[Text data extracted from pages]
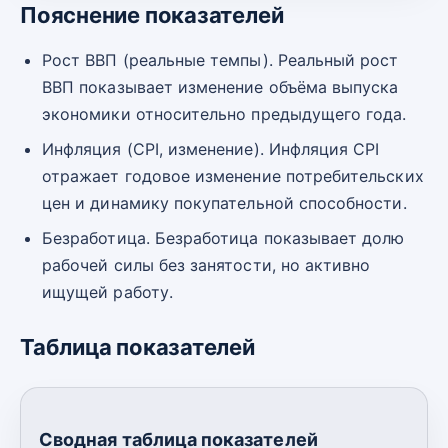
Пояснение показателей
Рост ВВП (реальные темпы). Реальный рост
ВВП показывает изменение объёма выпуска
экономики относительно предыдущего года.
Инфляция (CPI, изменение). Инфляция CPI
отражает годовое изменение потребительских
цен и динамику покупательной способности.
Безработица. Безработица показывает долю
рабочей силы без занятости, но активно
ищущей работу.
Таблица показателей
Сводная таблица показателей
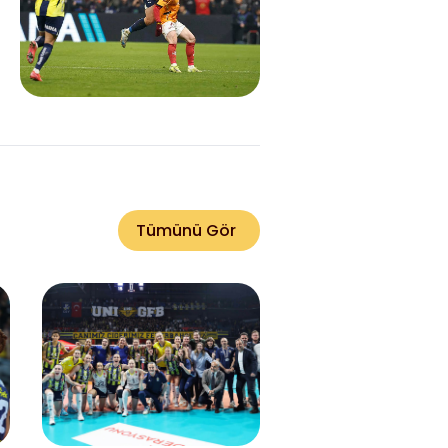
Tümünü Gör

GOAL OF THE EXERCISE:
Reproduce the text lines of every item above verbatim, leaving out the pictures.

OUTPUT:
Пояснение показателей
Рост ВВП (реальные темпы). Реальный рост
ВВП показывает изменение объёма выпуска
экономики относительно предыдущего года.
Инфляция (CPI, изменение). Инфляция CPI
отражает годовое изменение потребительских
цен и динамику покупательной способности.
Безработица. Безработица показывает долю
рабочей силы без занятости, но активно
ищущей работу.
Таблица показателей
Сводная таблица показателей
Tümünü Gör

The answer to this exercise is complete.